SUPPLIED MATERIAL:
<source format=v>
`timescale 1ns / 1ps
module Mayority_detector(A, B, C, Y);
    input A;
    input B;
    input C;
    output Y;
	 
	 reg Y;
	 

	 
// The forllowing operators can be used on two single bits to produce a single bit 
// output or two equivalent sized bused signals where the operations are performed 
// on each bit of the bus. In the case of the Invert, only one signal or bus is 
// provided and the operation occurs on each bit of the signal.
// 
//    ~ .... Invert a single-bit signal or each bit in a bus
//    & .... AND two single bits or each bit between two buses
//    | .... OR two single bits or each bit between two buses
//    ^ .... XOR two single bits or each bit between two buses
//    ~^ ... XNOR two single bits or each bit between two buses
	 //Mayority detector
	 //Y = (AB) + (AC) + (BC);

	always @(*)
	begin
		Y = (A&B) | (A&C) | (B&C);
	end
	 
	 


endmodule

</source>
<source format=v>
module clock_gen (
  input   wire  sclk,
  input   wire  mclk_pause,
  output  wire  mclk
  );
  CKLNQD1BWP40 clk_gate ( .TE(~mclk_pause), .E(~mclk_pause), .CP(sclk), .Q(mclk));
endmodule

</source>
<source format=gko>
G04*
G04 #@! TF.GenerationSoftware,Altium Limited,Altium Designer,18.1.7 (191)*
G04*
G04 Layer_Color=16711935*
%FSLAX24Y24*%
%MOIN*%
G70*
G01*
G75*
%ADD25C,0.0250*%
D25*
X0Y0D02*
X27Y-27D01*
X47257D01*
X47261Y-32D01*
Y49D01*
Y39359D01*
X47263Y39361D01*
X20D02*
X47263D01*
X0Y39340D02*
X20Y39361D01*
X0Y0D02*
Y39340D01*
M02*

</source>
...
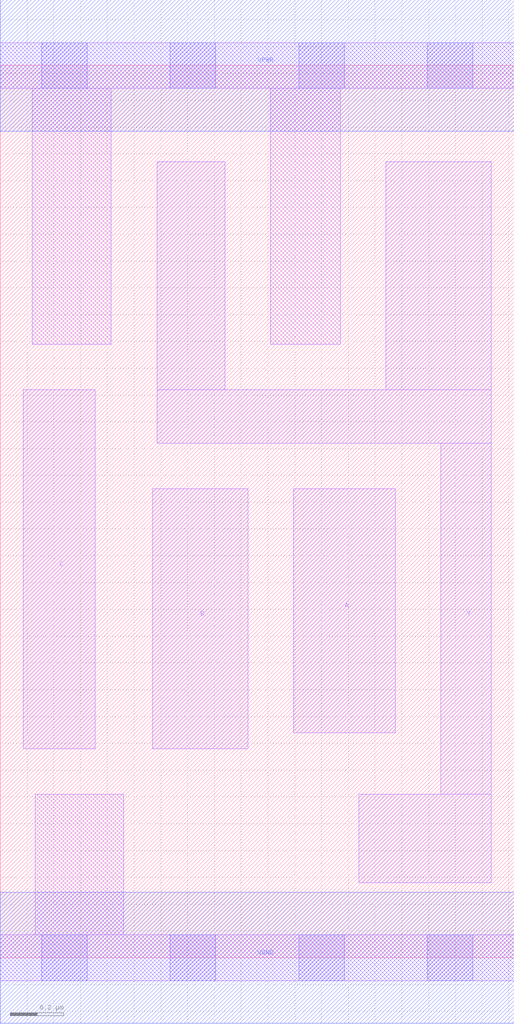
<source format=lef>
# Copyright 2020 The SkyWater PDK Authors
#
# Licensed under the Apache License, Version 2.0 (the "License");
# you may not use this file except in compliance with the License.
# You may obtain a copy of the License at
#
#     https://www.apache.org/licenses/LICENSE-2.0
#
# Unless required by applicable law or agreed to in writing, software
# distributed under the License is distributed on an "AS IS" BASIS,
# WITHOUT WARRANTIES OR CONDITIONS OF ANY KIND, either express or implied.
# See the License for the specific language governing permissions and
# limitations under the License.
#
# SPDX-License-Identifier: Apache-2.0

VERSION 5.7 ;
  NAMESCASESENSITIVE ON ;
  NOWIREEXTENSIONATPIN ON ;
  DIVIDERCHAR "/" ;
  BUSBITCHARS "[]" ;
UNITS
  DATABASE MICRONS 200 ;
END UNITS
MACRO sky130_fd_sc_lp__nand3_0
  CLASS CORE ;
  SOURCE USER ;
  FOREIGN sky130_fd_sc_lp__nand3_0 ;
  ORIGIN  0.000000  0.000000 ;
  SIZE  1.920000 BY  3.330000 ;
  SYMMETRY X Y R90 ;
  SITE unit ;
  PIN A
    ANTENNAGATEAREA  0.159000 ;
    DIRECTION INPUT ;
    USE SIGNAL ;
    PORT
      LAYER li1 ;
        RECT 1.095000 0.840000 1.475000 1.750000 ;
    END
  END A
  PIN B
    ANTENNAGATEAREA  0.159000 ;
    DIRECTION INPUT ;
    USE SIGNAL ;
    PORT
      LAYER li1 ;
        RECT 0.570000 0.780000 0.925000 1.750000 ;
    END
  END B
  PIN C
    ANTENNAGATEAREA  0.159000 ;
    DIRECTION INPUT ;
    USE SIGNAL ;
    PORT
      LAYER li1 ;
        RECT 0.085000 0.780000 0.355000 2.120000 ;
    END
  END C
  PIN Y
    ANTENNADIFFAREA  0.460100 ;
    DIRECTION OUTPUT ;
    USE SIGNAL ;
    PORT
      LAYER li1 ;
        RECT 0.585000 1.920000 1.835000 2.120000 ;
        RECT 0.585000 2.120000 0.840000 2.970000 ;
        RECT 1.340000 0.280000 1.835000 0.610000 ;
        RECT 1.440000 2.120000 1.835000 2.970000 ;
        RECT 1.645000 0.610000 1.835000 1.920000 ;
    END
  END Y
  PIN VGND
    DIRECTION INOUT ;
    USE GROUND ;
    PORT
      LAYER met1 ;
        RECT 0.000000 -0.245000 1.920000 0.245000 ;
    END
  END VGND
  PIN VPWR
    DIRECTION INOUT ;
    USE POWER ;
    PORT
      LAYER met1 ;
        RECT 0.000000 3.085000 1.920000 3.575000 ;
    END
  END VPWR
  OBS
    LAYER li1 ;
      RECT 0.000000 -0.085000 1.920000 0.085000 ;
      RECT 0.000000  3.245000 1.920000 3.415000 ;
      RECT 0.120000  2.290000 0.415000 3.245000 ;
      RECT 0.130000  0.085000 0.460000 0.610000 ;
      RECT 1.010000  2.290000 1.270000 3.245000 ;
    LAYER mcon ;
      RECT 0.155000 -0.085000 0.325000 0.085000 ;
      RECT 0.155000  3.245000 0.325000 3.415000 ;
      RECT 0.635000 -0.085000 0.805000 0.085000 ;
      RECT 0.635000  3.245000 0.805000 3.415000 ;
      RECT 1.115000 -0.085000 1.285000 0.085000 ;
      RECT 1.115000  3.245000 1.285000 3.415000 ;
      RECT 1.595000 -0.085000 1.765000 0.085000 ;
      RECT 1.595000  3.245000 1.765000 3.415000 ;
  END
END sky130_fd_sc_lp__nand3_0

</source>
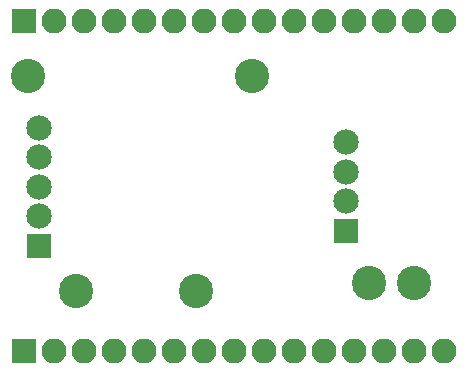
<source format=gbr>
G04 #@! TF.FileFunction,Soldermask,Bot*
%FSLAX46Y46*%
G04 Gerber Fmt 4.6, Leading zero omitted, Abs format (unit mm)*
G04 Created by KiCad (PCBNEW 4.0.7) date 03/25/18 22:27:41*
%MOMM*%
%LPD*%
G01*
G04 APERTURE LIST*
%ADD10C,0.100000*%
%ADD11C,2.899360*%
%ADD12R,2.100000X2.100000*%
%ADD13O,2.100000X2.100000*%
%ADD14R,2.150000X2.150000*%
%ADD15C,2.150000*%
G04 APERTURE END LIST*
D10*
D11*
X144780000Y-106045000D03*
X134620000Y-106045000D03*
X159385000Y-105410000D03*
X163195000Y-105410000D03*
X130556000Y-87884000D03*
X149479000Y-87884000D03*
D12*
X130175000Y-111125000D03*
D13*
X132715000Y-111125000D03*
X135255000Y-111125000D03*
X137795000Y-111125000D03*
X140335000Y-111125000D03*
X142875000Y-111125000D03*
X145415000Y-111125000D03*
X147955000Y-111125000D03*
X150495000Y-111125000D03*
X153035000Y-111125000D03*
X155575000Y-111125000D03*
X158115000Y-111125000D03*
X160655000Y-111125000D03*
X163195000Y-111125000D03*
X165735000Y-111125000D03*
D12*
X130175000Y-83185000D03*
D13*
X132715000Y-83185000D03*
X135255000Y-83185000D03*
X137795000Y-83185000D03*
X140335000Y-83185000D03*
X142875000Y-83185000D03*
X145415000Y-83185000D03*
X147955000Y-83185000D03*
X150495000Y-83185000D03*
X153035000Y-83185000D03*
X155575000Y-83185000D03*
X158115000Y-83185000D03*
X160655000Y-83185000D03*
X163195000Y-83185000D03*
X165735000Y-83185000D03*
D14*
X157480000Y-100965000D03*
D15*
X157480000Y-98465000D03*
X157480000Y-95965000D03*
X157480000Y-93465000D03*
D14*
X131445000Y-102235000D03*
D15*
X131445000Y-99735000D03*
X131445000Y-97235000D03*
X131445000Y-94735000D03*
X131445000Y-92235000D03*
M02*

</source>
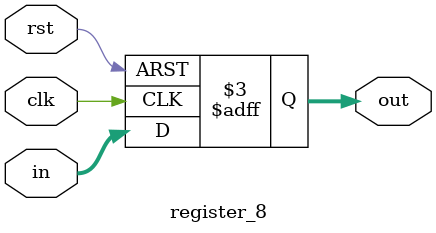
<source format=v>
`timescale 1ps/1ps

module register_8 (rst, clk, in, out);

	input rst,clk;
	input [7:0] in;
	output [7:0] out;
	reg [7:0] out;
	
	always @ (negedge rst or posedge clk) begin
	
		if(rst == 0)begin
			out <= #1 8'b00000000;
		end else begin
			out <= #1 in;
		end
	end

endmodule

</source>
==
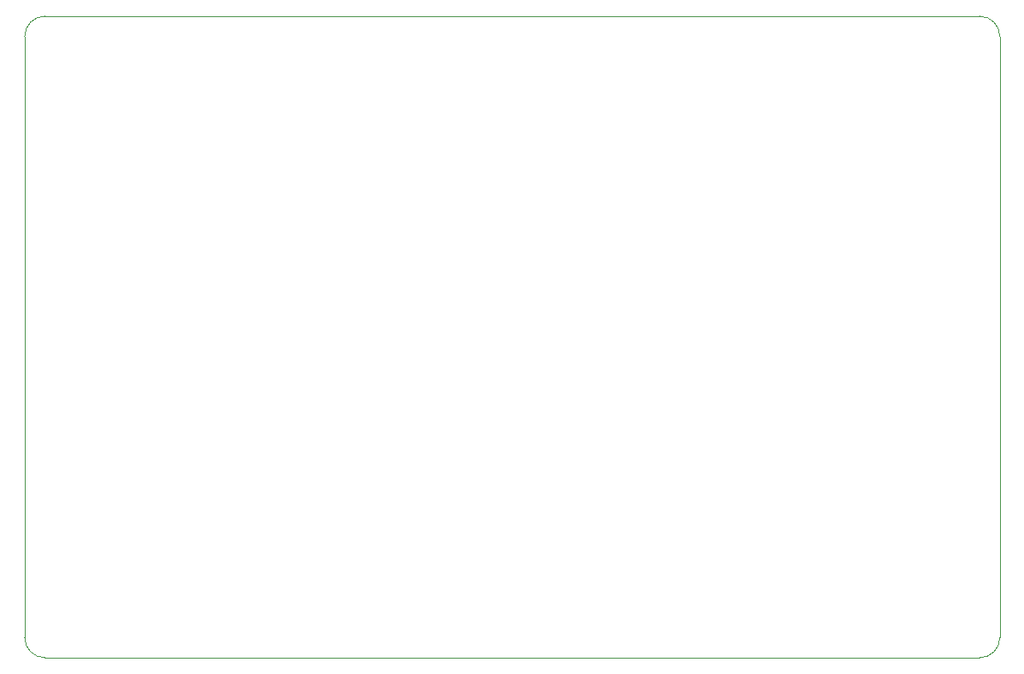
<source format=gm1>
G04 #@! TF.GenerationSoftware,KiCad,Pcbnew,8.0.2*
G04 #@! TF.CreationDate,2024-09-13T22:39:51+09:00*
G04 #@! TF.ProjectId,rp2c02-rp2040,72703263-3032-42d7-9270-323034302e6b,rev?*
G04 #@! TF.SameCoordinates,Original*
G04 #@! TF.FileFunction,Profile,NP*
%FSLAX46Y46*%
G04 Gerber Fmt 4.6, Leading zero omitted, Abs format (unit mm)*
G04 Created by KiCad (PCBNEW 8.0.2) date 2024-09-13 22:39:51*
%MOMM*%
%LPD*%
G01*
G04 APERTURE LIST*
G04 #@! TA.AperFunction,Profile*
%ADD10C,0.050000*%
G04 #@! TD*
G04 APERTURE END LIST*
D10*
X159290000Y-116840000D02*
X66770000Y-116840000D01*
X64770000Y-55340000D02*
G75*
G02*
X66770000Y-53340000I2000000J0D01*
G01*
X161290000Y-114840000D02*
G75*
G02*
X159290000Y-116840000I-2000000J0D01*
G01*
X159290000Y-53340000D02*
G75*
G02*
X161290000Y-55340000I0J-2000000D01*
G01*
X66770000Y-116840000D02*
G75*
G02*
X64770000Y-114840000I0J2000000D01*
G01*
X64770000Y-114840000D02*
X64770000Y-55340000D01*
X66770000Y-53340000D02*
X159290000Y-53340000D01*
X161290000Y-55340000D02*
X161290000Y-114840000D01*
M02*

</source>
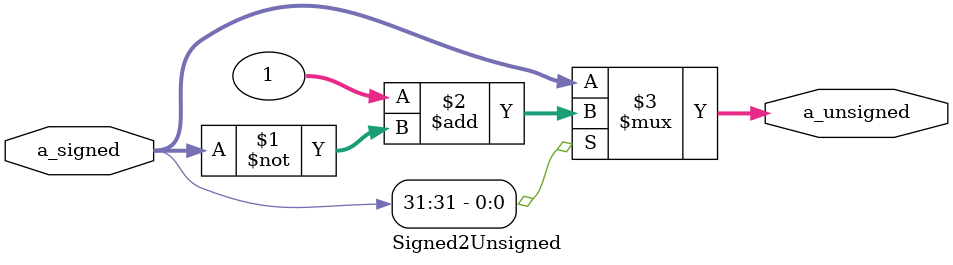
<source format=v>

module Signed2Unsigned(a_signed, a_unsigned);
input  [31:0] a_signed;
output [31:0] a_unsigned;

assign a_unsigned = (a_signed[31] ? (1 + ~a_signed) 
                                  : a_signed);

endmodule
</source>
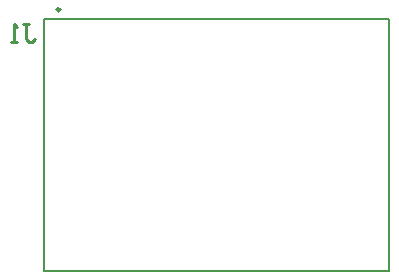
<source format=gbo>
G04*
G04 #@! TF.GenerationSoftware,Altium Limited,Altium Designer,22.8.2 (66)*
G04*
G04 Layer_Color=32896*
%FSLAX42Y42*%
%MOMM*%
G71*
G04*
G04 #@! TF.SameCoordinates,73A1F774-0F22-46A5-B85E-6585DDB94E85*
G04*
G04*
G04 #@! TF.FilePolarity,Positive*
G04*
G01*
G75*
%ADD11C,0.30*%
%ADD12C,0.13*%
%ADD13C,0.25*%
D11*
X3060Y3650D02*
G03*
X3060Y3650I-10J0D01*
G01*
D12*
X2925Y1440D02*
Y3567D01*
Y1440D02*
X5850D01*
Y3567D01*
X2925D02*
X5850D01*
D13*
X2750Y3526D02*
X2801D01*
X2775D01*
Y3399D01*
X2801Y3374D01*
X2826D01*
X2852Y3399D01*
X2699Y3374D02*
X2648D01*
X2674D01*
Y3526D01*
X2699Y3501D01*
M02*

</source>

EXERCISE AIM: From the records, copy out each line that includes the string "timescale".

SOLUTION FOR THIS PROBLEM:
`timescale 1ns / 1ps
`timescale 1ps/1ps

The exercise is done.